As such, TEEB’s final results resemble a review of literature more than a synthetic research study.  The latest report, actually, is really a synthesis of interim studies already released.

However, I think TEEB’s findings and recommendations will likely impact policy more than the sum of its parts could.  This is partially because of the communications savviness of its team.  The report is an easier read than most of the news articles covering its release, and light-years beyond most committee-written technical reports in clarity and quality.  The project’s leader, Pavan Sukhdev, has shown himself to be an eloquent and charismatic communicator.  TEEB, unlike Stern, released draft reports targeted at different stakeholder groups in order to generate buzz and feedback, and recently launched a slick web media campaign.

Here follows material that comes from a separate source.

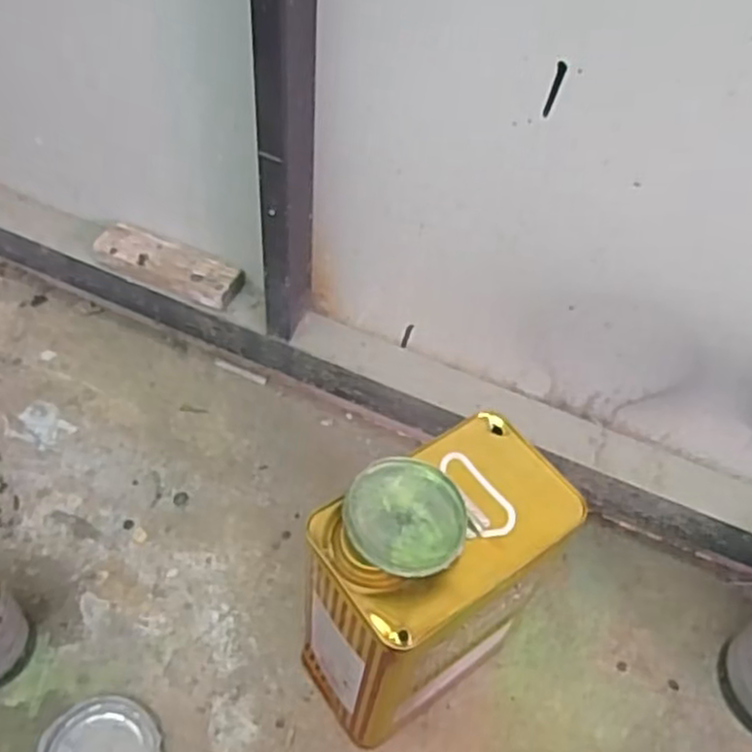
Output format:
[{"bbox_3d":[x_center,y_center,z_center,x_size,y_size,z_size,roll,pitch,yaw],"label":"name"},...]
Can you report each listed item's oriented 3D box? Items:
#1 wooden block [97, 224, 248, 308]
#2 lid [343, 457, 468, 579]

As the TEEB report itself points out, its “recommendations are aimed far beyond the remit of most environment ministries and environmental institutions,” so the focus on outreach to other groups and the public makes a lot of sense.  (This is an improvement over the failures of the IPCC, which as Rebecca Lutzy noted, had zero public communications staff when Climategate “broke.”)

The other thing that struck me about the report was the emphasis on the limits, risks, and complexities quantitative economic approaches.  Some news accounts of TEEB have focused on the cited figures of $2-$4.5 trillion lost annually in global natural capital.   The report, though, de-emphasizes such numbers, saying,


Estimating the costs of biodiversity loss at a global scale remains a controversial and complex undertaking, and the resulting numbers should be used with care….

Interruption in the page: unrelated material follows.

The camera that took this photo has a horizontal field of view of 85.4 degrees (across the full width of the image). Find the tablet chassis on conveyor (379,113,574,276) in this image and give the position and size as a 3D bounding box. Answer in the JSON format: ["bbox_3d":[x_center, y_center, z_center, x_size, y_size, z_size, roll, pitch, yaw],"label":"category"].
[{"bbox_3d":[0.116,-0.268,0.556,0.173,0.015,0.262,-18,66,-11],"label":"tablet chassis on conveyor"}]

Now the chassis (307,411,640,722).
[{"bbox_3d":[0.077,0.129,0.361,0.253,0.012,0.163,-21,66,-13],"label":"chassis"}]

Valuation is seen not as a panacea, but rather as a tool to help recalibrate the faulty economic compass that has led us to decisions that are prejudicial to both current well-being and that of future generations….

It first needs to be stressed that valuation is best applied for assessing the consequences of changes resulting from alternative management options rather than for attempting to estimate the total value of ecosystems….

Monetary valuation of biodiversity and ecosystem services may be unnecessary, or even counterproductive if it is seen as contrary to cultural norms or fails to reflect a plurality of values….

The synthesis report instead focuses on a framework of recognizing, demonstrating, and capturing value from ecosystems.  Quantative valuation and market based mechanisms are held up as a subset of many tools available for protecting ecosystems.  I think this approach actually makes economic approaches more appealling; by awknowledging their limitations, we can better apply them in the contexts that make sense.